Pyrus-Unterlagen gehen halt nicht auf flachgründigem Boden. Das habe ich selber schon mehrfach bitter lernen müssen. Quitte (BA29! Alle Anderen sind schwächer!) ist Herzwurzler und wurzelt generell flacher, wichtig ist bei solchen Unterlagen die grosszügigste Pflege der Baumscheibe. Ich mach das wie gesagt mit Pferdemist und zwar im gesamten Traufbereich, mindestens zehn Eimer jedes Jahr. Ganz frisch obenauf. Dann kommt dünnes schwarzes Vlies drauf, befestigt mit Steinen, erstens damit kein Gras spriesst und zweitens damit der Pferdemist liegen bleibt. Fehlt es, fehlt auch der Mist in drei Tagen. Vögel scharren ihn extrem auseinander und werfen ihn weit. Beim Abbau erzeugt er fast acht Wochen lang Wasserüberschuss.

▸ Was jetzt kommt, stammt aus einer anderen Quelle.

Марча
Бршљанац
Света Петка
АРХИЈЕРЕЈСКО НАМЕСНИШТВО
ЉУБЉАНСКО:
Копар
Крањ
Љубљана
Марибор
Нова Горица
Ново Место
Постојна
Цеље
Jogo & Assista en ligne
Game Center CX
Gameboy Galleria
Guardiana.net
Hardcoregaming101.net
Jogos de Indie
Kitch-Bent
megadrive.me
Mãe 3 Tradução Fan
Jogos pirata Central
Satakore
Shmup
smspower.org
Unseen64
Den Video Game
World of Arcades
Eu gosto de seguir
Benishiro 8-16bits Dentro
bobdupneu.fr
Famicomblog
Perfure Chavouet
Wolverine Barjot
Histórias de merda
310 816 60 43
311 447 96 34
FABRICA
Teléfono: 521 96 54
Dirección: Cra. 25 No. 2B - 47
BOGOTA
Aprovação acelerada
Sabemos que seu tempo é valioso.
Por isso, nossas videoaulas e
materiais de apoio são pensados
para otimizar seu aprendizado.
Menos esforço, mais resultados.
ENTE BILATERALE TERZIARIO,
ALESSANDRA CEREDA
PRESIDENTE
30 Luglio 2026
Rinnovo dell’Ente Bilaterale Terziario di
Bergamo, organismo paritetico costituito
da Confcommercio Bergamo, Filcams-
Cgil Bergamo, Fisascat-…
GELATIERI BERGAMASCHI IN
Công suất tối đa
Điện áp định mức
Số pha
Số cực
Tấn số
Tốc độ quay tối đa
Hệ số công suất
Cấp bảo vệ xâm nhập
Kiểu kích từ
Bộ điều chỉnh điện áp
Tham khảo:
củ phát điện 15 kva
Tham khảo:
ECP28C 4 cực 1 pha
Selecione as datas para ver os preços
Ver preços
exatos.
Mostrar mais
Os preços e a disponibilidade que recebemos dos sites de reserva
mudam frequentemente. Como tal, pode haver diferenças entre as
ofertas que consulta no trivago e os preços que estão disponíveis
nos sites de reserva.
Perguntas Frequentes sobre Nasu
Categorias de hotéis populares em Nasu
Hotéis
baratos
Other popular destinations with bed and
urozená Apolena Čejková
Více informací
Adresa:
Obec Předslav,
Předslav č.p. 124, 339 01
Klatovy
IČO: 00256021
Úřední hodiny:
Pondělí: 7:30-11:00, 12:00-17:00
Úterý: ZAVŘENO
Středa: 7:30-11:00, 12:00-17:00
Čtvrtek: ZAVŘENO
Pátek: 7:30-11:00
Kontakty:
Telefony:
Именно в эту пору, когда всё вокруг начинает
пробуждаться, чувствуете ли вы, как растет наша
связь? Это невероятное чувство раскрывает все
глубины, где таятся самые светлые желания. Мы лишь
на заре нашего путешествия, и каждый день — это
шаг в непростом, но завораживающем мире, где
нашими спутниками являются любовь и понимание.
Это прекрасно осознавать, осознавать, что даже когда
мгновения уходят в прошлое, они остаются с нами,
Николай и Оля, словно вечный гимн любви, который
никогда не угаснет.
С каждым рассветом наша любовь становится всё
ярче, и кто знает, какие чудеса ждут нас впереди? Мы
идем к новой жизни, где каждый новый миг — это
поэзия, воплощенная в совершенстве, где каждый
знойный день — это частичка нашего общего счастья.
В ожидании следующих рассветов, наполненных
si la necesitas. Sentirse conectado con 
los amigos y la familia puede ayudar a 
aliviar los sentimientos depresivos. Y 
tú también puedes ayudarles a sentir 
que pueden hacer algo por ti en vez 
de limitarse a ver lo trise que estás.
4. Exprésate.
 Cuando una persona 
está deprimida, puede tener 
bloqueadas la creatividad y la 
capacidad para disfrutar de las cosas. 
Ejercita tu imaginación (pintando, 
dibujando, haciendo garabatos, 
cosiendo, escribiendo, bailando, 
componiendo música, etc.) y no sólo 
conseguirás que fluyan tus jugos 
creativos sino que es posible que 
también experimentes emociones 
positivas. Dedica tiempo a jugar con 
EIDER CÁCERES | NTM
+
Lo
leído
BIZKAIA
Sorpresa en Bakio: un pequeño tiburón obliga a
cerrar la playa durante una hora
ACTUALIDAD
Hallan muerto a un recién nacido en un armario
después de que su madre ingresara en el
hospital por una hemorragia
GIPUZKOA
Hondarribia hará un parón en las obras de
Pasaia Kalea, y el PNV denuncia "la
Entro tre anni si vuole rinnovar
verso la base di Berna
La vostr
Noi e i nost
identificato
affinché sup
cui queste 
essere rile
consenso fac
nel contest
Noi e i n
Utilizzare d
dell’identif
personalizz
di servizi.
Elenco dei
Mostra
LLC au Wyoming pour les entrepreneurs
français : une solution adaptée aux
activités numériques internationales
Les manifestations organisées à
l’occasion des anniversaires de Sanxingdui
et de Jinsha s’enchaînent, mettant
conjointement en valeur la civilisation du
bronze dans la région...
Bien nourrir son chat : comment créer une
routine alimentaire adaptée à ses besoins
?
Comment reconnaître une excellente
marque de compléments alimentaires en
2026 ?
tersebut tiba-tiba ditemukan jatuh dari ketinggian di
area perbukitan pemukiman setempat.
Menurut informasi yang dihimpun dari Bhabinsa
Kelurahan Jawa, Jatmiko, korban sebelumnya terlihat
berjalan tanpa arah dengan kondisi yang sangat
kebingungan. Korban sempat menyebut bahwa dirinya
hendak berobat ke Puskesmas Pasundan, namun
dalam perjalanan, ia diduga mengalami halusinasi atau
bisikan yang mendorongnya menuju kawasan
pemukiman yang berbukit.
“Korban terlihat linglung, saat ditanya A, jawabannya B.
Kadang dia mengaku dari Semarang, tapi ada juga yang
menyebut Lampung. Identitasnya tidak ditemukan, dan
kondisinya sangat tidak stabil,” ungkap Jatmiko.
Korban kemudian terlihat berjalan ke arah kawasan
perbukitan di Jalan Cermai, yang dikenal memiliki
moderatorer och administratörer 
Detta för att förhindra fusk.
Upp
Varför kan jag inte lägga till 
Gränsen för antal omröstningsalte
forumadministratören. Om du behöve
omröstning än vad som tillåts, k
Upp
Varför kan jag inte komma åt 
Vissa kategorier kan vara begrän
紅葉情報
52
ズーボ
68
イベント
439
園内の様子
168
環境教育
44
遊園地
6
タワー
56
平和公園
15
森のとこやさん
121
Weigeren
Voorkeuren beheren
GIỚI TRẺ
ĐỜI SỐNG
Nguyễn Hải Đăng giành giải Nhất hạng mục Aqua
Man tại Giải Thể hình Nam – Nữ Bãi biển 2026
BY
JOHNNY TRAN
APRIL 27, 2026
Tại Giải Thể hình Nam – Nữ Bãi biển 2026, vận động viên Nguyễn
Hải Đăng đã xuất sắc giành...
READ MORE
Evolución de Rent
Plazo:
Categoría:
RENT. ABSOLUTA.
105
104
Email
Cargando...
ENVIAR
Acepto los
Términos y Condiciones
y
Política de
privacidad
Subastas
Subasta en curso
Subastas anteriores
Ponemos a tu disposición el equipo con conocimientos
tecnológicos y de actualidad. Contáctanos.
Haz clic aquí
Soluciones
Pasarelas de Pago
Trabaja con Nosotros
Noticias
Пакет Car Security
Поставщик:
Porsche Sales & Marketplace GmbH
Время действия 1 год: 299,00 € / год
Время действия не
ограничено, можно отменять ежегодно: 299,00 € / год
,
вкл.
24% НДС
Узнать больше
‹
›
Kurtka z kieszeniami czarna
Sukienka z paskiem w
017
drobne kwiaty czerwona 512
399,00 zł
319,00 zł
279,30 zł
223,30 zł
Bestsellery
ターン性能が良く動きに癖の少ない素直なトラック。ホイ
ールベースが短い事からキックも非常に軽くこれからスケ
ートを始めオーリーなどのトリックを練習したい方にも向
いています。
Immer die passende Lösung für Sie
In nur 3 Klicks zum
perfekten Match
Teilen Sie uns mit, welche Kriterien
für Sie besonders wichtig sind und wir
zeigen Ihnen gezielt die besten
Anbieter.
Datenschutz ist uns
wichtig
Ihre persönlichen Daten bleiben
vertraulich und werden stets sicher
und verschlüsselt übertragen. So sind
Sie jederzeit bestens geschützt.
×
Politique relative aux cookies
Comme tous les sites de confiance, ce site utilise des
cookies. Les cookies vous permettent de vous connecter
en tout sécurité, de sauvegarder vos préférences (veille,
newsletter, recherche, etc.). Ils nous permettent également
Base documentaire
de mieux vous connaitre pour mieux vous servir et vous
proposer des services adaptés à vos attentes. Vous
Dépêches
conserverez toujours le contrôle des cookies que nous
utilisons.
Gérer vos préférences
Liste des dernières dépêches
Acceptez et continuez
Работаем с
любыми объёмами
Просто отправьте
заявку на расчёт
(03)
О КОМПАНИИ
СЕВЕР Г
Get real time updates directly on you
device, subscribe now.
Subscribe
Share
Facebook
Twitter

Ein Versuch mit Agrargel im Pflanzloch läuft auch gerade, noch keine Ergebnisse. Schon allein aufgrund des Wetters, wo sich seit Jahren nur noch irre Extreme abwechseln kann man nicht mehr nach überkommenen Methoden vorgehen.


Mir ist schon klar, dass das bei dir gut passt, aber du hast halt auch Lehmboden auf dem Gestein. Und die Gesteinsschicht ist wahrscheinlich meterdick.

[quote] Bei dir sollte die Birne jedoch nach unten wurzeln können. (Dazu hast du uns bislang allerdings zu wenig Informationen verraten, die eine fundiertere Einschätzung zuließen.)


Ich kann auch nicht glauben, dass der Schutt komplett undurchdringlich ist. Zumindest sollte im norddeutschen Tiefland unter dem Sand kein Gestein kommen, sondern irgendwann Ton. Wenn 40cm auf Sand auf Gestein wie bei Cydorian liegen würden, würde wahrscheinlich gar nichts mehr wachsen. Deswegen glaube ich auch (kraft meiner Wassersuppe.. ;)), dass eine Birnenunterlage durch den Schutt wurzeln würde.

-> Azubi: grab doch mal etwas tiefer in den Schutt rein, und sag uns, was das für ein Schutt ist, und wie undurchdringlich der ist. Ist das Bauschutt?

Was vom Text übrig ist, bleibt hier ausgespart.